= Yale Schola Cantorum =

The Yale Schola Cantorum, under the direction of principal conductor David Hill, is an internationally renowned chamber choir that performs regularly in concert and for occasional choral services throughout the academic year. Supported by the Yale Institute of Sacred Music with Yale School of Music, the choir specializes in repertoire from before 1750 and the last hundred years. The Schola Cantorum was founded in 2003 by Simon Carrington and he directed it for six years; from 2009 to 2013, it was led by conductor Masaaki Suzuki, who remains its principal guest conductor. In recent years, the choir has also sung under the direction of internationally renowned conductors Simon Halsey, Paul Hillier, Stephen Layton, Sir Neville Marriner, Nicholas McGegan, James O'Donnell, Stefan Parkman, Krzysztof Penderecki, Helmuth Rilling, and Dale Warland.

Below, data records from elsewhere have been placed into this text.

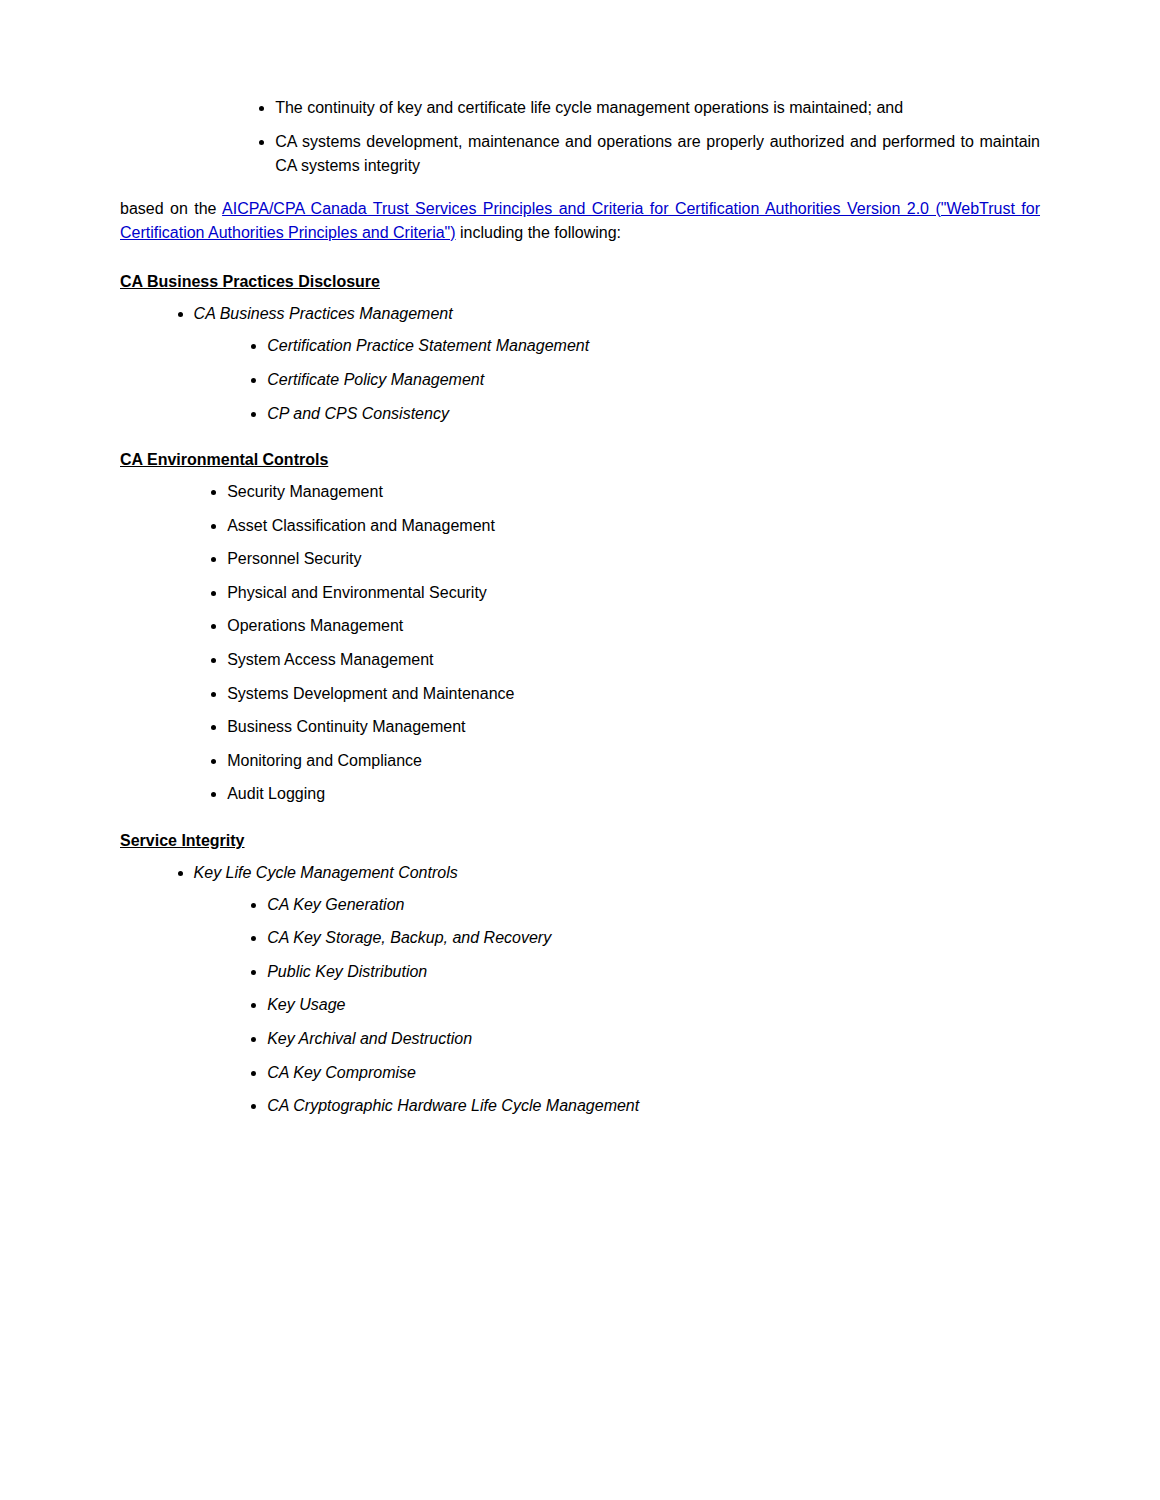The continuity of key and certificate life cycle management operations is maintained; and
CA systems development, maintenance and operations are properly authorized and performed to maintain CA systems integrity
based on the AICPA/CPA Canada Trust Services Principles and Criteria for Certification Authorities Version 2.0 ("WebTrust for Certification Authorities Principles and Criteria") including the following:
CA Business Practices Disclosure
CA Business Practices Management
Certification Practice Statement Management
Certificate Policy Management
CP and CPS Consistency
CA Environmental Controls
Security Management
Asset Classification and Management
Personnel Security
Physical and Environmental Security
Operations Management
System Access Management
Systems Development and Maintenance
Business Continuity Management
Monitoring and Compliance
Audit Logging
Service Integrity
Key Life Cycle Management Controls
CA Key Generation
CA Key Storage, Backup, and Recovery
Public Key Distribution
Key Usage
Key Archival and Destruction
CA Key Compromise
CA Cryptographic Hardware Life Cycle Management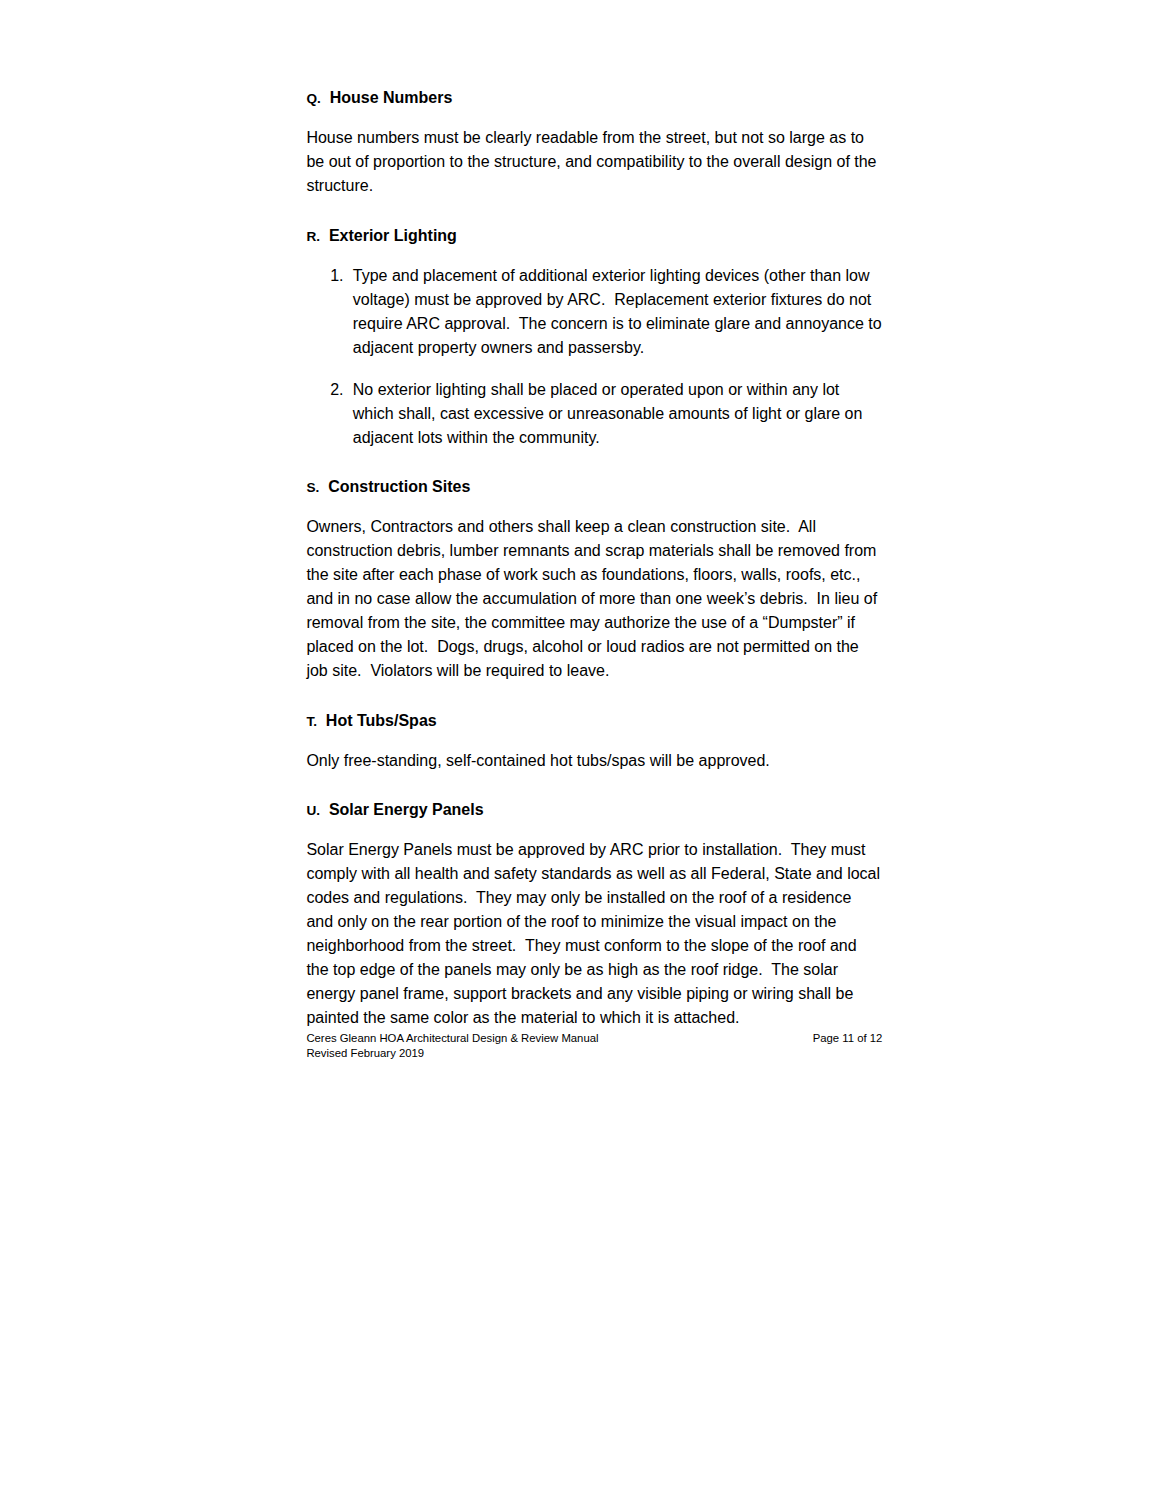Q. House Numbers
House numbers must be clearly readable from the street, but not so large as to be out of proportion to the structure, and compatibility to the overall design of the structure.
R. Exterior Lighting
Type and placement of additional exterior lighting devices (other than low voltage) must be approved by ARC. Replacement exterior fixtures do not require ARC approval. The concern is to eliminate glare and annoyance to adjacent property owners and passersby.
No exterior lighting shall be placed or operated upon or within any lot which shall, cast excessive or unreasonable amounts of light or glare on adjacent lots within the community.
S. Construction Sites
Owners, Contractors and others shall keep a clean construction site. All construction debris, lumber remnants and scrap materials shall be removed from the site after each phase of work such as foundations, floors, walls, roofs, etc., and in no case allow the accumulation of more than one week’s debris. In lieu of removal from the site, the committee may authorize the use of a “Dumpster” if placed on the lot. Dogs, drugs, alcohol or loud radios are not permitted on the job site. Violators will be required to leave.
T. Hot Tubs/Spas
Only free-standing, self-contained hot tubs/spas will be approved.
U. Solar Energy Panels
Solar Energy Panels must be approved by ARC prior to installation. They must comply with all health and safety standards as well as all Federal, State and local codes and regulations. They may only be installed on the roof of a residence and only on the rear portion of the roof to minimize the visual impact on the neighborhood from the street. They must conform to the slope of the roof and the top edge of the panels may only be as high as the roof ridge. The solar energy panel frame, support brackets and any visible piping or wiring shall be painted the same color as the material to which it is attached.
Ceres Gleann HOA Architectural Design & Review Manual Page 11 of 12
Revised February 2019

Yale Schola Cantorum regularly partners with Juilliard415, the Juilliard School's principal period ensemble, for performances in New Haven and New York City. In addition, the Schola Cantorum records and tours nationally and internationally. The Schola Cantorum’s live recording of Heinrich Biber’s 1693 Vesperae longiores ac breviores with Robert Mealy and Yale Collegium Musicum received international acclaim from the early music press, as have subsequent CDs of J. S. Bach’s rarely heard 1725 version of the St. John Passion and Antonio Bertali’s Missa resurrectionis. A commercial recording on the Naxos label of Mendelssohn and Bach Magnificats was released in 2009.

Yale Schola Cantorum is among the most selective choirs in the United States and is open by audition to any student at Yale University, although many of its singers are affiliated with the School of Music.